Evaluation criteria. - Same seed produces the same coefficients across Go, Java, and Python. - Naive loop (a) wins for small n; matrix exponentiation (b) wins for large n. Report the crossover n. - Matrix method completes for n = 10^18 in well under a second at k = 50; naive loop is infeasible there. - Report includes the mean across at least 3 runs and does not time setup/cloning. - Writeup: a short note on the measured crossover and how it compares to the theoretical one (k³ log n ≈ k·n, i.e. roughly n ≈ k²·log n).


General Guidance for All Tasks

  • Always validate against the naive O(n) loop oracle first. Every task above ships with (or references) a slow loop oracle. Run it on small n, diff, and only then trust the matrix-power version on large n.
  • Pin the modulus as a named constant. Use MOD = 10^9 + 7 (or 998244353 for Kitamasa/NTT); never inline magic numbers.
  • Get M^0 = I right. The most common beginner bug is returning M (or zeros) for n = 0. Special-case n < k to return the given initial value.
  • Build the companion matrix from the recipe: top row = coefficients, sub-diagonal = identity shift. Initial state is reversed: (f(k-1), …, f(0))ᵀ.
  • Augment for inhomogeneous parts. Constants get a self-looping 1; prefix sums get an accumulator row; polynomial forcing terms get the states of the polynomial.
  • Mind overflow and negative residues. In Go/Java cast to 64-bit before multiplying, then reduce mod p; normalize negative residues with ((x%p)+p)%p when coefficients can be negative.
  • Never use floating-point for exact terms. Binet / eigenvalue closed forms involve irrational roots — use integer matrices mod p.
  • Reuse the multiply/matPow pair. Most bugs live in multiply; write it once, test it hard, and parameterize the rest.

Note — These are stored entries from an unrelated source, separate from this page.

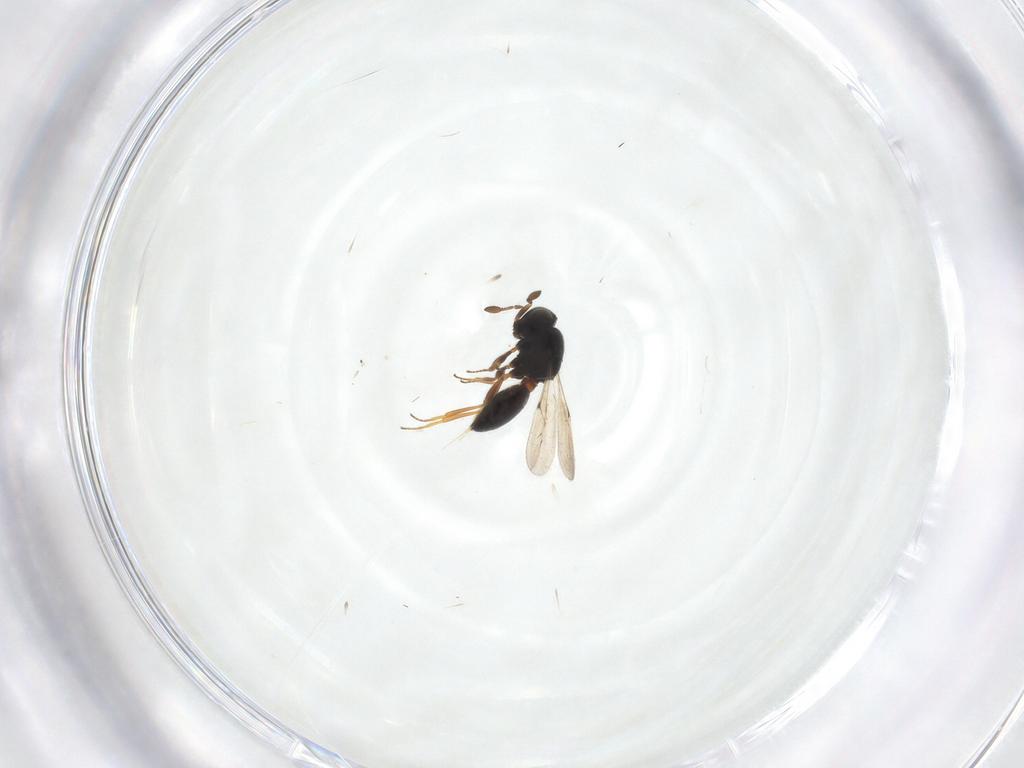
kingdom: Animalia
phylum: Arthropoda
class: Insecta
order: Hymenoptera
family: Scelionidae
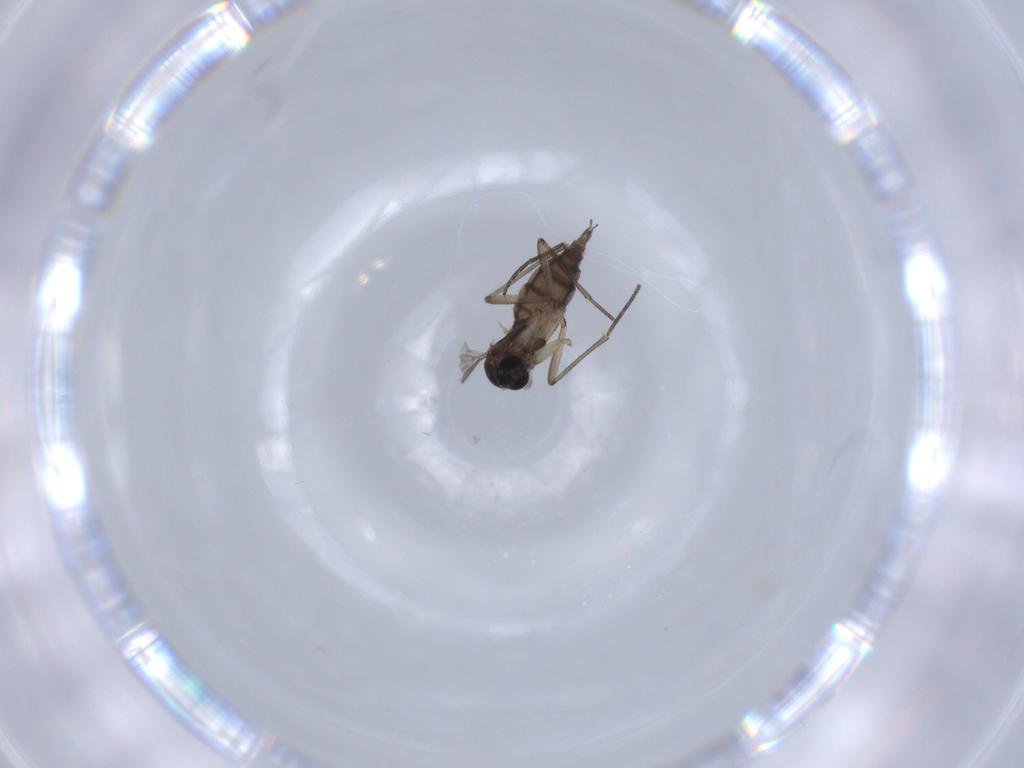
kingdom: Animalia
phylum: Arthropoda
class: Insecta
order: Diptera
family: Sciaridae
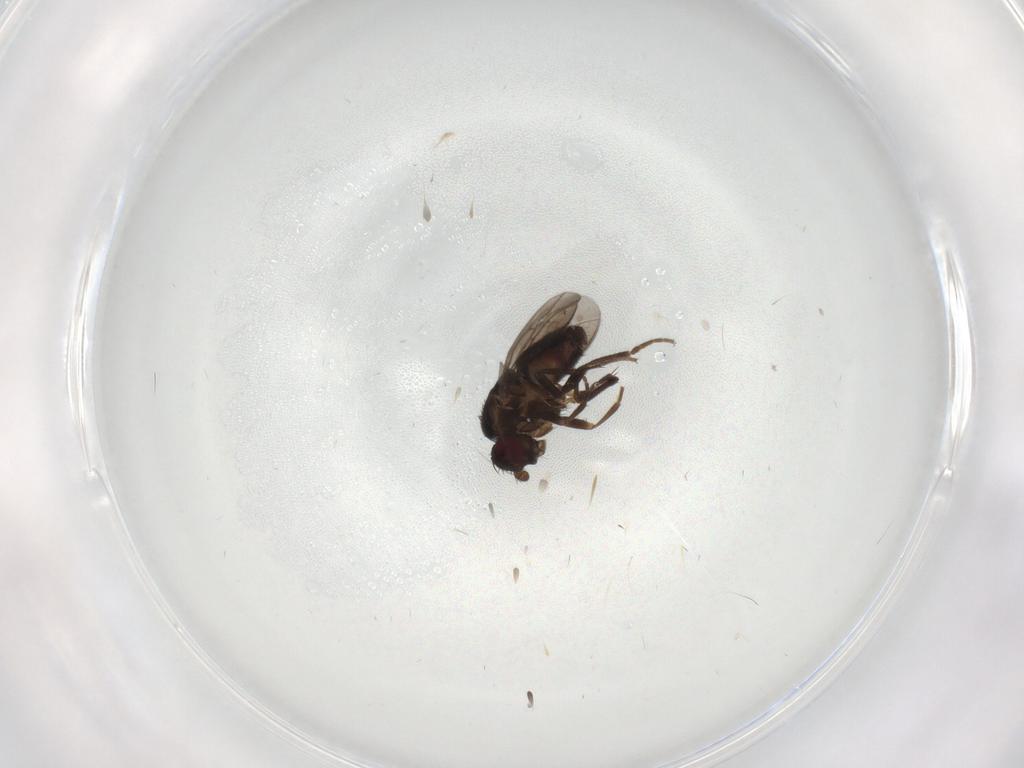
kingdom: Animalia
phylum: Arthropoda
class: Insecta
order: Diptera
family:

Each task must be implemented and tested in Go, Java, and Python, with identical outputs across all three on the same inputs. The graph cousin of this technique — (A^k)[i][j] counting walks of length k — is 11-graphs/32-paths-fixed-length.

Suggested Order of Attack

Work the Beginner tasks first to lock in the multiply/matPow pair and the M^0 = I base case (Tasks 1–5). Then the Intermediate tasks introduce the two ideas that separate a working solver from a fragile one: augmentation (constants, prefix sums, polynomial forcing — Tasks 6, 12) and modular hygiene (negative residues, caching — Tasks 8, 10). The Advanced tasks push on scale: CRT for exact large values (Task 11), Kitamasa for large order (Task 13), coupled systems and the Kronecker view (Task 14), and finally the meta-skill of choosing the right tool (Task 15). The Benchmark task closes the loop by measuring the crossover the theory predicts — the moment matrix exponentiation overtakes the naive loop. Throughout, the discipline is the same: build the companion matrix from the recipe, test against the naive loop on small n, then trust it on huge n.